++++ RECORD SET ++++

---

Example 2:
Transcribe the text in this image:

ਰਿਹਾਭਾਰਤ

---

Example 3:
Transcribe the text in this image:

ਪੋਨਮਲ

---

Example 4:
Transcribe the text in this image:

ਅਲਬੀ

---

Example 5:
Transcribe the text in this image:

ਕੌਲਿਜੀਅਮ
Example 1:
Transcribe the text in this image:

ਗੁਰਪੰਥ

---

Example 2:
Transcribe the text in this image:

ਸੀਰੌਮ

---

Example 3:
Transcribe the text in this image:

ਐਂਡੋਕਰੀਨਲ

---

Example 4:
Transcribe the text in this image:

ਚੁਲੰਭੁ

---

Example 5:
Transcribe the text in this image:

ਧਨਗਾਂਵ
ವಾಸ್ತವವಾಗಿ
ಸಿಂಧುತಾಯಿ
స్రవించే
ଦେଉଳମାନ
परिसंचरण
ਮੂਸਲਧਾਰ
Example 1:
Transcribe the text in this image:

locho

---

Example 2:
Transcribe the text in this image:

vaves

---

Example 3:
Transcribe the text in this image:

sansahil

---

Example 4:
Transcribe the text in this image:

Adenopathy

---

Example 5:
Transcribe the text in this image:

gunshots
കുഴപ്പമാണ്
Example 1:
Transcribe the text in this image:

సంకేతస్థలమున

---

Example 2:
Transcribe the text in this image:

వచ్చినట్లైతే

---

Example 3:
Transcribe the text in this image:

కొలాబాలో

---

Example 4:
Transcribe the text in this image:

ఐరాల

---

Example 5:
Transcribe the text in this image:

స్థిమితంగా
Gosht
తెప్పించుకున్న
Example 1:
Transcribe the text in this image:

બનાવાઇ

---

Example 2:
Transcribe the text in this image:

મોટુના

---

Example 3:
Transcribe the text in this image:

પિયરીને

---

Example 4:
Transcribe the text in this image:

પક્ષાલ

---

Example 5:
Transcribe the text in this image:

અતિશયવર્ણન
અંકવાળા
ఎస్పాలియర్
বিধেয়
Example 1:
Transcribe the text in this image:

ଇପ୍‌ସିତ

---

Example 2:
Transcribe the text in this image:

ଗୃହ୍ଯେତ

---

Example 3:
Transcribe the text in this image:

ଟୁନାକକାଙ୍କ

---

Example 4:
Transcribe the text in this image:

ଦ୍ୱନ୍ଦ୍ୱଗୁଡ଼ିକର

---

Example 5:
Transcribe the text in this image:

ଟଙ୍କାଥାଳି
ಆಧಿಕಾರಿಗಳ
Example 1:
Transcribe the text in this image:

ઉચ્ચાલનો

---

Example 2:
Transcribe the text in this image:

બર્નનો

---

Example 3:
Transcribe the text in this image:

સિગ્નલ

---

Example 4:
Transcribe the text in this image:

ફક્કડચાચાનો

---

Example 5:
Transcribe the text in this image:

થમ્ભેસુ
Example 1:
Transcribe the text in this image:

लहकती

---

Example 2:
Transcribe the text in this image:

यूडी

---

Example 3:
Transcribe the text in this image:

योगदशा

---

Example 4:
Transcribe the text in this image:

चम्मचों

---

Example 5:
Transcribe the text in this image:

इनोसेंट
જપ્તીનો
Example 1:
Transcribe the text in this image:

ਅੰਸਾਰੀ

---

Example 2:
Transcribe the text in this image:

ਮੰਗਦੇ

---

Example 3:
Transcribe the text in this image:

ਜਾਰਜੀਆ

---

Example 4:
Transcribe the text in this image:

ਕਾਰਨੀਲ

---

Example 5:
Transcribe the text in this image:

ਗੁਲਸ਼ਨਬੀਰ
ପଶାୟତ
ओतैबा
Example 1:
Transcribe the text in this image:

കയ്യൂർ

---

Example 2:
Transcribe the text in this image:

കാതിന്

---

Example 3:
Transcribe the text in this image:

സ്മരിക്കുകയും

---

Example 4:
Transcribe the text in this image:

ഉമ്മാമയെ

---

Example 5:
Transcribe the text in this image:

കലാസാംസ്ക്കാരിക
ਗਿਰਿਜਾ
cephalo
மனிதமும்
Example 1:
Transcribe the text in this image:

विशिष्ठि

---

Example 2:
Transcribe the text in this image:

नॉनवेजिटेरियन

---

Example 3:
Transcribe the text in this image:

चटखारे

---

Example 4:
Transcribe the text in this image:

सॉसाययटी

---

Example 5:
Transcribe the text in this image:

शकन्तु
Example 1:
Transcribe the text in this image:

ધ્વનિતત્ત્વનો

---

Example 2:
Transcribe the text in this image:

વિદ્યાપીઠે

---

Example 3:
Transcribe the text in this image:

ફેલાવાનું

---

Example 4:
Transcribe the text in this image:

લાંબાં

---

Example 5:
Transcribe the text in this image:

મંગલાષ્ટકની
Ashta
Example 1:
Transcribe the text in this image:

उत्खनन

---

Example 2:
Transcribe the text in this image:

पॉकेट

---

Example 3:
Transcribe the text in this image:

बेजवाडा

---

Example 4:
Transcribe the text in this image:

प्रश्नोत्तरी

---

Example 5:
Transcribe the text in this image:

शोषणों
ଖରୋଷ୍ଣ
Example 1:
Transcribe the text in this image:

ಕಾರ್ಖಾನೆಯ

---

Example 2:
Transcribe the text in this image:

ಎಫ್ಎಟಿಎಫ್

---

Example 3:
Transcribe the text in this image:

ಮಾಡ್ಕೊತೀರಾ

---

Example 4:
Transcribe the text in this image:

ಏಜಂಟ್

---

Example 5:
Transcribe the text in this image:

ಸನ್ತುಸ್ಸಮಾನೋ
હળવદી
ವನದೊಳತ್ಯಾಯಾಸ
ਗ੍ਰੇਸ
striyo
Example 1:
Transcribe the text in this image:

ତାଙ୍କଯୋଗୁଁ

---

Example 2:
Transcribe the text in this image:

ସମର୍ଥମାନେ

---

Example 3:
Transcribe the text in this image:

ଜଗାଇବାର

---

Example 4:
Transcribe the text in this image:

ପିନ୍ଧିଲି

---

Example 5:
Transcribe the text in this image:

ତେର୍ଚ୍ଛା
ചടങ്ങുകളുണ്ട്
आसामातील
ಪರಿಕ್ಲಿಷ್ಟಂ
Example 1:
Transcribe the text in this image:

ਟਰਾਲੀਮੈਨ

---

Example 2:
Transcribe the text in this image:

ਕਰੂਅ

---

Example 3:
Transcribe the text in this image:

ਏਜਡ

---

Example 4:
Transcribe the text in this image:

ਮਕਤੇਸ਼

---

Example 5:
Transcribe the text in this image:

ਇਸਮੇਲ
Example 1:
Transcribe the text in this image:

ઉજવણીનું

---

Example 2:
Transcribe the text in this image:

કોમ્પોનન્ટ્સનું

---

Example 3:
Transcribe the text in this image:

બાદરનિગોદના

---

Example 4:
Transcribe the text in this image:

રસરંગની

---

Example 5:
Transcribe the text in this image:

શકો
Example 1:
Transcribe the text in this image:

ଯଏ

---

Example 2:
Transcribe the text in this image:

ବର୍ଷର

++++

*EXERCISE:* Please transcribe the listing in full. Keep each line exact.

*RESPONSE BELOW:*
---

Example 2:
Transcribe the text in this image:

ਰਿਹਾਭਾਰਤ

---

Example 3:
Transcribe the text in this image:

ਪੋਨਮਲ

---

Example 4:
Transcribe the text in this image:

ਅਲਬੀ

---

Example 5:
Transcribe the text in this image:

ਕੌਲਿਜੀਅਮ
Example 1:
Transcribe the text in this image:

ਗੁਰਪੰਥ

---

Example 2:
Transcribe the text in this image:

ਸੀਰੌਮ

---

Example 3:
Transcribe the text in this image:

ਐਂਡੋਕਰੀਨਲ

---

Example 4:
Transcribe the text in this image:

ਚੁਲੰਭੁ

---

Example 5:
Transcribe the text in this image:

ਧਨਗਾਂਵ
ವಾಸ್ತವವಾಗಿ
ಸಿಂಧುತಾಯಿ
స్రవించే
ଦେଉଳମାନ
परिसंचरण
ਮੂਸਲਧਾਰ
Example 1:
Transcribe the text in this image:

locho

---

Example 2:
Transcribe the text in this image:

vaves

---

Example 3:
Transcribe the text in this image:

sansahil

---

Example 4:
Transcribe the text in this image:

Adenopathy

---

Example 5:
Transcribe the text in this image:

gunshots
കുഴപ്പമാണ്
Example 1:
Transcribe the text in this image:

సంకేతస్థలమున

---

Example 2:
Transcribe the text in this image:

వచ్చినట్లైతే

---

Example 3:
Transcribe the text in this image:

కొలాబాలో

---

Example 4:
Transcribe the text in this image:

ఐరాల

---

Example 5:
Transcribe the text in this image:

స్థిమితంగా
Gosht
తెప్పించుకున్న
Example 1:
Transcribe the text in this image:

બનાવાઇ

---

Example 2:
Transcribe the text in this image:

મોટુના

---

Example 3:
Transcribe the text in this image:

પિયરીને

---

Example 4:
Transcribe the text in this image:

પક્ષાલ

---

Example 5:
Transcribe the text in this image:

અતિશયવર્ણન
અંકવાળા
ఎస్పాలియర్
বিধেয়
Example 1:
Transcribe the text in this image:

ଇପ୍‌ସିତ

---

Example 2:
Transcribe the text in this image:

ଗୃହ୍ଯେତ

---

Example 3:
Transcribe the text in this image:

ଟୁନାକକାଙ୍କ

---

Example 4:
Transcribe the text in this image:

ଦ୍ୱନ୍ଦ୍ୱଗୁଡ଼ିକର

---

Example 5:
Transcribe the text in this image:

ଟଙ୍କାଥାଳି
ಆಧಿಕಾರಿಗಳ
Example 1:
Transcribe the text in this image:

ઉચ્ચાલનો

---

Example 2:
Transcribe the text in this image:

બર્નનો

---

Example 3:
Transcribe the text in this image:

સિગ્નલ

---

Example 4:
Transcribe the text in this image:

ફક્કડચાચાનો

---

Example 5:
Transcribe the text in this image:

થમ્ભેસુ
Example 1:
Transcribe the text in this image:

लहकती

---

Example 2:
Transcribe the text in this image:

यूडी

---

Example 3:
Transcribe the text in this image:

योगदशा

---

Example 4:
Transcribe the text in this image:

चम्मचों

---

Example 5:
Transcribe the text in this image:

इनोसेंट
જપ્તીનો
Example 1:
Transcribe the text in this image:

ਅੰਸਾਰੀ

---

Example 2:
Transcribe the text in this image:

ਮੰਗਦੇ

---

Example 3:
Transcribe the text in this image:

ਜਾਰਜੀਆ

---

Example 4:
Transcribe the text in this image:

ਕਾਰਨੀਲ

---

Example 5:
Transcribe the text in this image:

ਗੁਲਸ਼ਨਬੀਰ
ପଶାୟତ
ओतैबा
Example 1:
Transcribe the text in this image:

കയ്യൂർ

---

Example 2:
Transcribe the text in this image:

കാതിന്

---

Example 3:
Transcribe the text in this image:

സ്മരിക്കുകയും

---

Example 4:
Transcribe the text in this image:

ഉമ്മാമയെ

---

Example 5:
Transcribe the text in this image:

കലാസാംസ്ക്കാരിക
ਗਿਰਿਜਾ
cephalo
மனிதமும்
Example 1:
Transcribe the text in this image:

विशिष्ठि

---

Example 2:
Transcribe the text in this image:

नॉनवेजिटेरियन

---

Example 3:
Transcribe the text in this image:

चटखारे

---

Example 4:
Transcribe the text in this image:

सॉसाययटी

---

Example 5:
Transcribe the text in this image:

शकन्तु
Example 1:
Transcribe the text in this image:

ધ્વનિતત્ત્વનો

---

Example 2:
Transcribe the text in this image:

વિદ્યાપીઠે

---

Example 3:
Transcribe the text in this image:

ફેલાવાનું

---

Example 4:
Transcribe the text in this image:

લાંબાં

---

Example 5:
Transcribe the text in this image:

મંગલાષ્ટકની
Ashta
Example 1:
Transcribe the text in this image:

उत्खनन

---

Example 2:
Transcribe the text in this image:

पॉकेट

---

Example 3:
Transcribe the text in this image:

बेजवाडा

---

Example 4:
Transcribe the text in this image:

प्रश्नोत्तरी

---

Example 5:
Transcribe the text in this image:

शोषणों
ଖରୋଷ୍ଣ
Example 1:
Transcribe the text in this image:

ಕಾರ್ಖಾನೆಯ

---

Example 2:
Transcribe the text in this image:

ಎಫ್ಎಟಿಎಫ್

---

Example 3:
Transcribe the text in this image:

ಮಾಡ್ಕೊತೀರಾ

---

Example 4:
Transcribe the text in this image:

ಏಜಂಟ್

---

Example 5:
Transcribe the text in this image:

ಸನ್ತುಸ್ಸಮಾನೋ
હળવદી
ವನದೊಳತ್ಯಾಯಾಸ
ਗ੍ਰੇਸ
striyo
Example 1:
Transcribe the text in this image:

ତାଙ୍କଯୋଗୁଁ

---

Example 2:
Transcribe the text in this image:

ସମର୍ଥମାନେ

---

Example 3:
Transcribe the text in this image:

ଜଗାଇବାର

---

Example 4:
Transcribe the text in this image:

ପିନ୍ଧିଲି

---

Example 5:
Transcribe the text in this image:

ତେର୍ଚ୍ଛା
ചടങ്ങുകളുണ്ട്
आसामातील
ಪರಿಕ್ಲಿಷ್ಟಂ
Example 1:
Transcribe the text in this image:

ਟਰਾਲੀਮੈਨ

---

Example 2:
Transcribe the text in this image:

ਕਰੂਅ

---

Example 3:
Transcribe the text in this image:

ਏਜਡ

---

Example 4:
Transcribe the text in this image:

ਮਕਤੇਸ਼

---

Example 5:
Transcribe the text in this image:

ਇਸਮੇਲ
Example 1:
Transcribe the text in this image:

ઉજવણીનું

---

Example 2:
Transcribe the text in this image:

કોમ્પોનન્ટ્સનું

---

Example 3:
Transcribe the text in this image:

બાદરનિગોદના

---

Example 4:
Transcribe the text in this image:

રસરંગની

---

Example 5:
Transcribe the text in this image:

શકો
Example 1:
Transcribe the text in this image:

ଯଏ

---

Example 2:
Transcribe the text in this image:

ବର୍ଷର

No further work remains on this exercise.